Buddha adalah simbol dari manusia yang
telah sadar dan meninggalkan hal hal dunia untuk menjadi manusia mulia yang
seutuhnya, manusia yang mampu menghargai dan memahami kehidupan. Ajaran buddha
di kompleks candi Borobudur ini tertuang melalui relief - relief, arca buddha, tingkatan candi dan
berbagai ornamen candi lainnya yang sangat menggambarkan bagaimana sejatinya
manusia itu. Manusia dengan sikapnya yang rakus, tamak dan semena – mena,
manusia dengan segala kepiluan dalam menjalani kehidupan serta manusia dengan
segala daya dan usaha untuk mencapai kehidupan yang lebih baik.
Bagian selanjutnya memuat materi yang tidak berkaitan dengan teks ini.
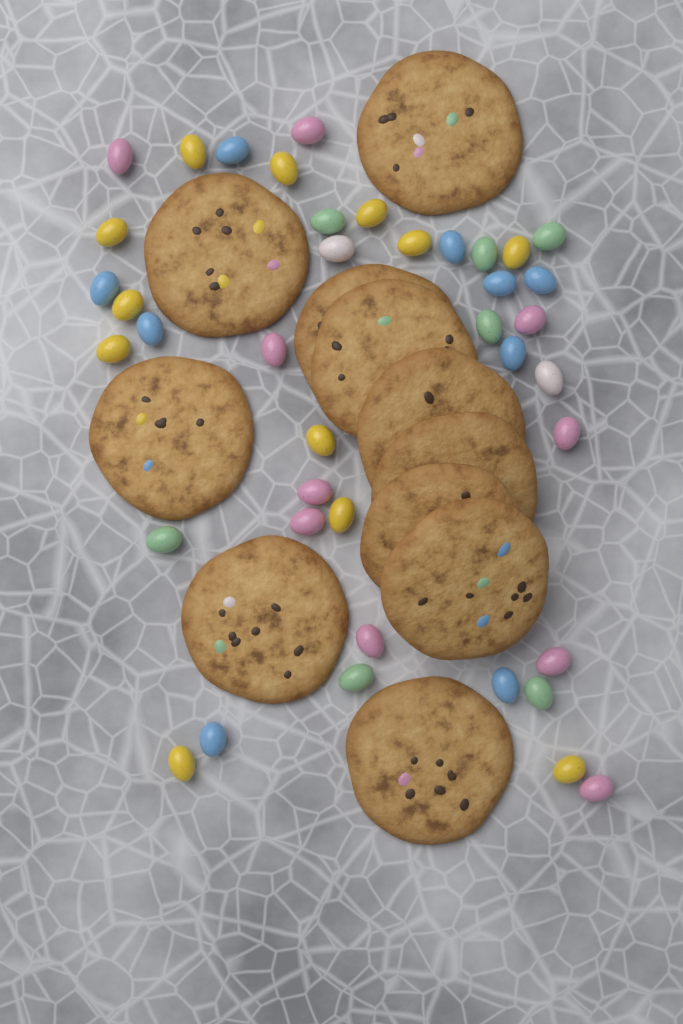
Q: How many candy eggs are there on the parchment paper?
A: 40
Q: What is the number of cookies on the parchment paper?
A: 11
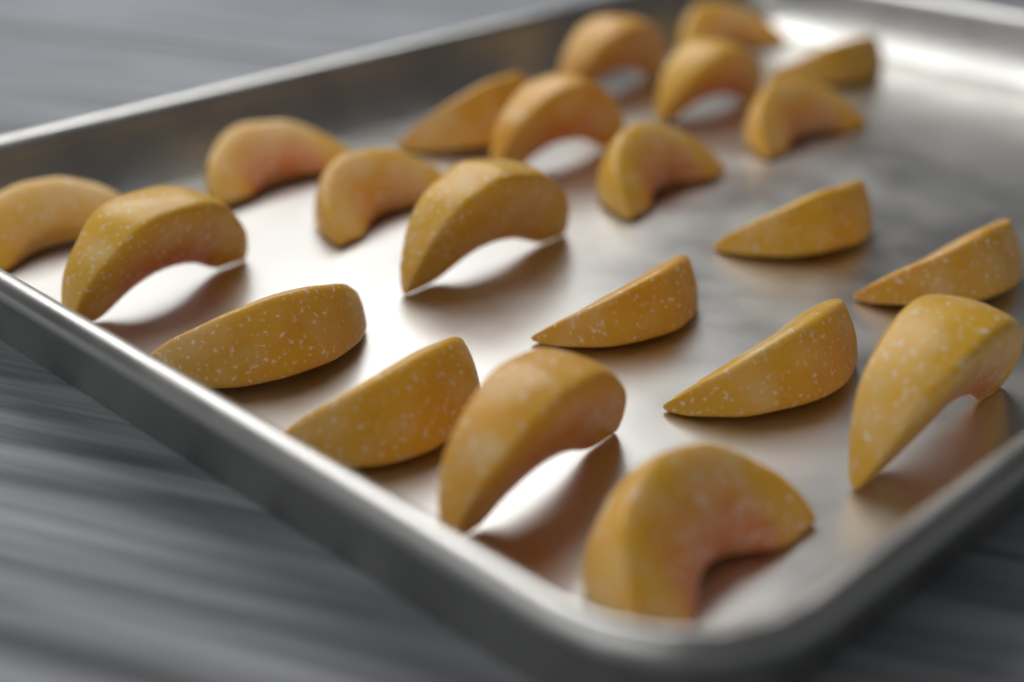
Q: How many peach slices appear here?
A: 22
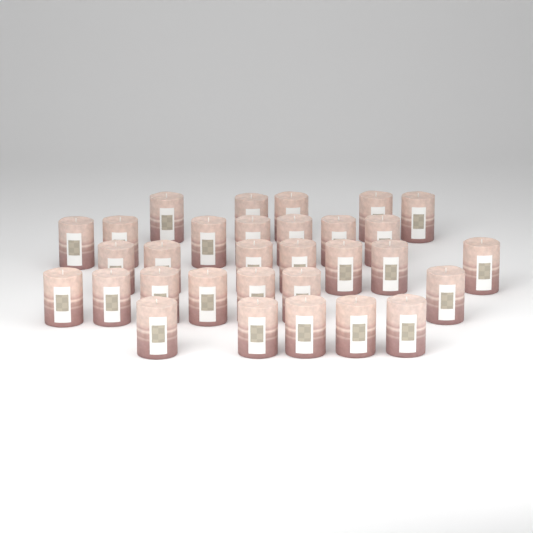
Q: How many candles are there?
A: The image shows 31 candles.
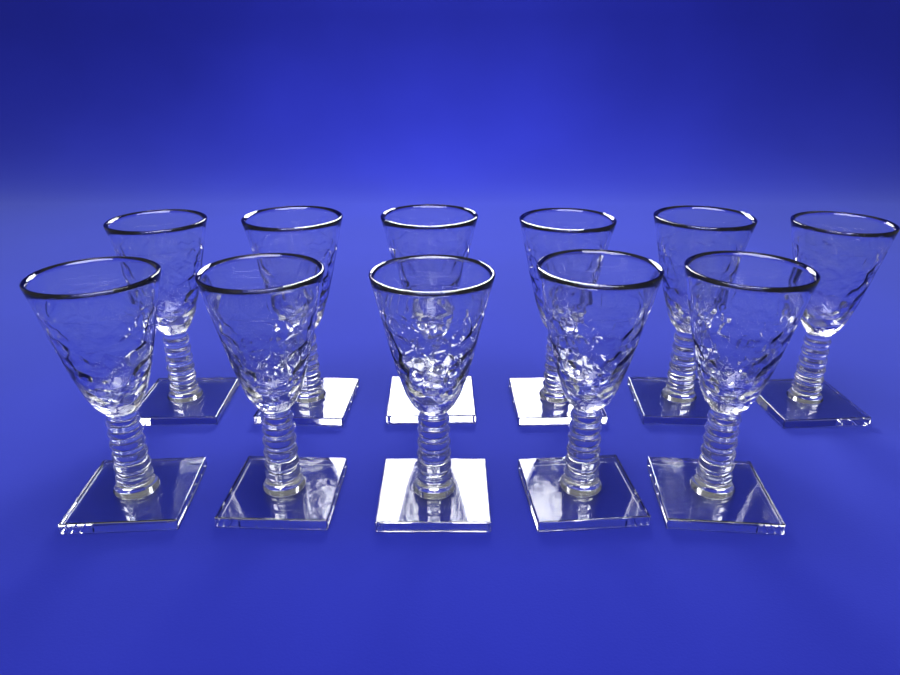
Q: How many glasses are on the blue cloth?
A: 11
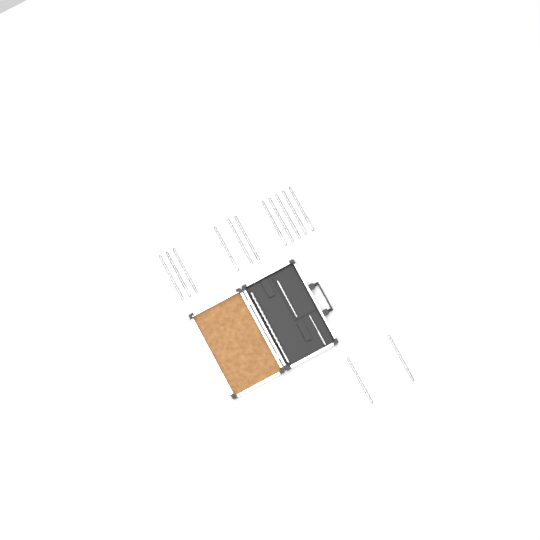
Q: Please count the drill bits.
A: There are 16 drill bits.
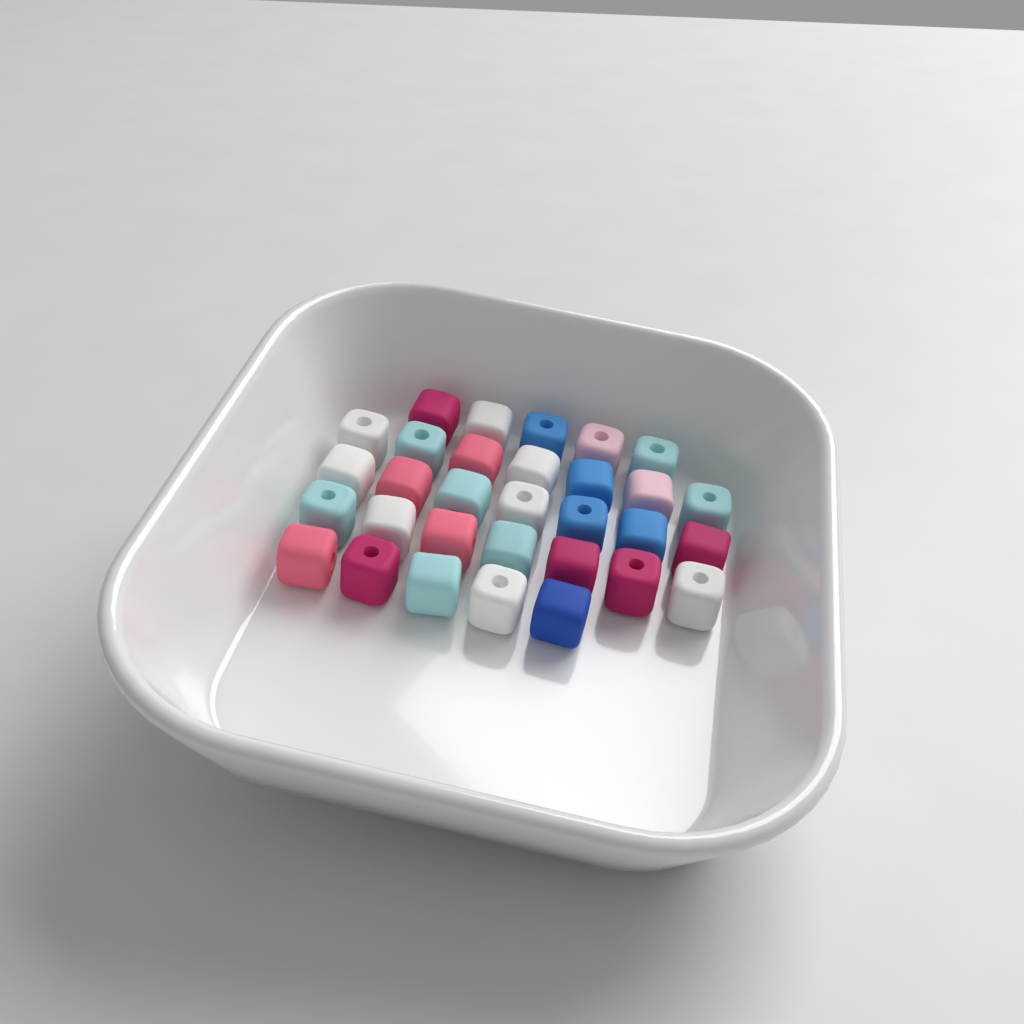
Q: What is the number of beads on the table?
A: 31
Dengan melakukan apresiasi terhadap
Candi Borobudur, mengungkap makna dan nilai dibalik simbol – simbol budaya,
maka pengetahuan dan rasa menghargai atas suatu hasil budaya akan terus tumbuh
dan berkembang.
B. TEORI
Dalam mempelajari suatu hasil budaya, sangat perlu untuk
mengetahui wujud kebudayaan itu sendiri. Menurut J.J. Hoenigman, wujud
kebudayaan dibedakan menjadi tiga, yaitu :
·
Gagasan (Wujud ideal)
Wujud ideal kebudayaan adalah kebudayaan yang berbentuk kumpulan
ide-ide, gagasan, nilai-nilai, norma-norma, peraturan, dan sebagainya yang
sifatnya abstrak tidak dapat diraba atau disentuh.
·
Aktivitas adalah wujud kebudayaan sebagai suatu
tindakan berpola dari manusia dalam masyarakat itu. Wujud ini sering pula
disebut dengan sistem social, terjadi dalam kehidupan sehari-hari, dan dapat
diamati dan didokumentasikan.
·
Artefak (karya)
Artefak adalah wujud kebudayaan fisik yang berupa hasil dari aktivitas,
perbuatan, dan karya semua manusia dalam masyarakat berupa benda-benda atau
hal-hal yang dapat diraba, dilihat, dan didokumentasikan. Sifatnya paling
konkret diantara ketiga wujud kebudayaan.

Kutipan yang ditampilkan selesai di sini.